- [WHAT YOU SHOULD DO]:
Each line from the one that includes "X113000000Y-88270000D03*" to the last line of the data below should be set down exactly; no other lines are wanted.

(Hardware project source files)
------

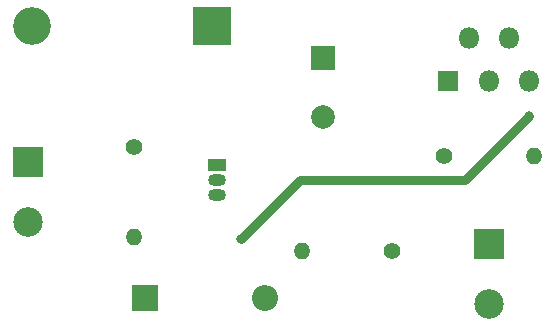
<source format=gbr>
%TF.GenerationSoftware,KiCad,Pcbnew,(6.0.2)*%
%TF.CreationDate,2022-08-07T03:32:02+03:00*%
%TF.ProjectId,LM2596_invertingBuck_5,4c4d3235-3936-45f6-996e-76657274696e,rev?*%
%TF.SameCoordinates,Original*%
%TF.FileFunction,Copper,L2,Bot*%
%TF.FilePolarity,Positive*%
%FSLAX46Y46*%
G04 Gerber Fmt 4.6, Leading zero omitted, Abs format (unit mm)*
G04 Created by KiCad (PCBNEW (6.0.2)) date 2022-08-07 03:32:02*
%MOMM*%
%LPD*%
G01*
G04 APERTURE LIST*
%TA.AperFunction,ComponentPad*%
%ADD10R,1.800000X1.800000*%
%TD*%
%TA.AperFunction,ComponentPad*%
%ADD11O,1.800000X1.800000*%
%TD*%
%TA.AperFunction,ComponentPad*%
%ADD12R,2.500000X2.500000*%
%TD*%
%TA.AperFunction,ComponentPad*%
%ADD13C,2.500000*%
%TD*%
%TA.AperFunction,ComponentPad*%
%ADD14R,1.500000X1.050000*%
%TD*%
%TA.AperFunction,ComponentPad*%
%ADD15O,1.500000X1.050000*%
%TD*%
%TA.AperFunction,ComponentPad*%
%ADD16C,1.400000*%
%TD*%
%TA.AperFunction,ComponentPad*%
%ADD17O,1.400000X1.400000*%
%TD*%
%TA.AperFunction,ComponentPad*%
%ADD18R,2.000000X2.000000*%
%TD*%
%TA.AperFunction,ComponentPad*%
%ADD19C,2.000000*%
%TD*%
%TA.AperFunction,ComponentPad*%
%ADD20R,3.200000X3.200000*%
%TD*%
%TA.AperFunction,ComponentPad*%
%ADD21O,3.200000X3.200000*%
%TD*%
%TA.AperFunction,ComponentPad*%
%ADD22R,2.200000X2.200000*%
%TD*%
%TA.AperFunction,ComponentPad*%
%ADD23O,2.200000X2.200000*%
%TD*%
%TA.AperFunction,ViaPad*%
%ADD24C,0.800000*%
%TD*%
%TA.AperFunction,Conductor*%
%ADD25C,0.750000*%
%TD*%
G04 APERTURE END LIST*
D10*
%TO.P,U1,1,VIN*%
%TO.N,Net-(C1-Pad1)*%
X132600000Y-78650000D03*
D11*
%TO.P,U1,2,OUT*%
%TO.N,unconnected-(U1-Pad2)*%
X134300000Y-74950000D03*
%TO.P,U1,3,GND*%
%TO.N,Net-(C1-Pad2)*%
X136000000Y-78650000D03*
%TO.P,U1,4,FB*%
%TO.N,GND*%
X137700000Y-74950000D03*
%TO.P,U1,5,~{ON}/OFF*%
%TO.N,Net-(Q1-Pad3)*%
X139400000Y-78650000D03*
%TD*%
D12*
%TO.P,J2,1,Pin_1*%
%TO.N,Net-(C1-Pad2)*%
X136000000Y-92455000D03*
D13*
%TO.P,J2,2,Pin_2*%
%TO.N,GND*%
X136000000Y-97535000D03*
%TD*%
D14*
%TO.P,Q1,1,E*%
%TO.N,Net-(C1-Pad2)*%
X113000000Y-85730000D03*
D15*
%TO.P,Q1,2,B*%
%TO.N,Net-(D2-Pad2)*%
X113000000Y-87000000D03*
%TO.P,Q1,3,C*%
%TO.N,Net-(Q1-Pad3)*%
X113000000Y-88270000D03*
%TD*%
D16*
%TO.P,R3,1*%
%TO.N,Net-(C1-Pad1)*%
X132190000Y-85000000D03*
D17*
%TO.P,R3,2*%
%TO.N,Net-(Q1-Pad3)*%
X139810000Y-85000000D03*
%TD*%
D18*
%TO.P,C1,1*%
%TO.N,Net-(C1-Pad1)*%
X122000000Y-76632323D03*
D19*
%TO.P,C1,2*%
%TO.N,Net-(C1-Pad2)*%
X122000000Y-81632323D03*
%TD*%
D12*
%TO.P,J1,1,Pin_1*%
%TO.N,VCC*%
X97000000Y-85455000D03*
D13*
%TO.P,J1,2,Pin_2*%
%TO.N,GND*%
X97000000Y-90535000D03*
%TD*%
D20*
%TO.P,D1,1,K*%
%TO.N,Net-(C1-Pad1)*%
X112620000Y-74000000D03*
D21*
%TO.P,D1,2,A*%
%TO.N,VCC*%
X97380000Y-74000000D03*
%TD*%
D16*
%TO.P,R2,1*%
%TO.N,Net-(C1-Pad2)*%
X127810000Y-93000000D03*
D17*
%TO.P,R2,2*%
%TO.N,Net-(D2-Pad2)*%
X120190000Y-93000000D03*
%TD*%
D16*
%TO.P,R1,1*%
%TO.N,Net-(C1-Pad1)*%
X106000000Y-84190000D03*
D17*
%TO.P,R1,2*%
%TO.N,Net-(D2-Pad1)*%
X106000000Y-91810000D03*
%TD*%
D22*
%TO.P,D2,1,K*%
%TO.N,Net-(D2-Pad1)*%
X106920000Y-97000000D03*
D23*
%TO.P,D2,2,A*%
%TO.N,Net-(D2-Pad2)*%
X117080000Y-97000000D03*
%TD*%
D24*
%TO.N,Net-(Q1-Pad3)*%
X139400000Y-81600000D03*
X115000000Y-92000000D03*
%TD*%
D25*
%TO.N,Net-(Q1-Pad3)*%
X134000000Y-87000000D02*
X139400000Y-81600000D01*
X120000000Y-87000000D02*
X134000000Y-87000000D01*
X115000000Y-92000000D02*
X120000000Y-87000000D01*
%TD*%
M02*

</source>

------

- [RESULT FOR THIS TASK]:
X113000000Y-88270000D03*
%TD*%
D16*
%TO.P,R3,1*%
%TO.N,Net-(C1-Pad1)*%
X132190000Y-85000000D03*
D17*
%TO.P,R3,2*%
%TO.N,Net-(Q1-Pad3)*%
X139810000Y-85000000D03*
%TD*%
D18*
%TO.P,C1,1*%
%TO.N,Net-(C1-Pad1)*%
X122000000Y-76632323D03*
D19*
%TO.P,C1,2*%
%TO.N,Net-(C1-Pad2)*%
X122000000Y-81632323D03*
%TD*%
D12*
%TO.P,J1,1,Pin_1*%
%TO.N,VCC*%
X97000000Y-85455000D03*
D13*
%TO.P,J1,2,Pin_2*%
%TO.N,GND*%
X97000000Y-90535000D03*
%TD*%
D20*
%TO.P,D1,1,K*%
%TO.N,Net-(C1-Pad1)*%
X112620000Y-74000000D03*
D21*
%TO.P,D1,2,A*%
%TO.N,VCC*%
X97380000Y-74000000D03*
%TD*%
D16*
%TO.P,R2,1*%
%TO.N,Net-(C1-Pad2)*%
X127810000Y-93000000D03*
D17*
%TO.P,R2,2*%
%TO.N,Net-(D2-Pad2)*%
X120190000Y-93000000D03*
%TD*%
D16*
%TO.P,R1,1*%
%TO.N,Net-(C1-Pad1)*%
X106000000Y-84190000D03*
D17*
%TO.P,R1,2*%
%TO.N,Net-(D2-Pad1)*%
X106000000Y-91810000D03*
%TD*%
D22*
%TO.P,D2,1,K*%
%TO.N,Net-(D2-Pad1)*%
X106920000Y-97000000D03*
D23*
%TO.P,D2,2,A*%
%TO.N,Net-(D2-Pad2)*%
X117080000Y-97000000D03*
%TD*%
D24*
%TO.N,Net-(Q1-Pad3)*%
X139400000Y-81600000D03*
X115000000Y-92000000D03*
%TD*%
D25*
%TO.N,Net-(Q1-Pad3)*%
X134000000Y-87000000D02*
X139400000Y-81600000D01*
X120000000Y-87000000D02*
X134000000Y-87000000D01*
X115000000Y-92000000D02*
X120000000Y-87000000D01*
%TD*%
M02*

</source>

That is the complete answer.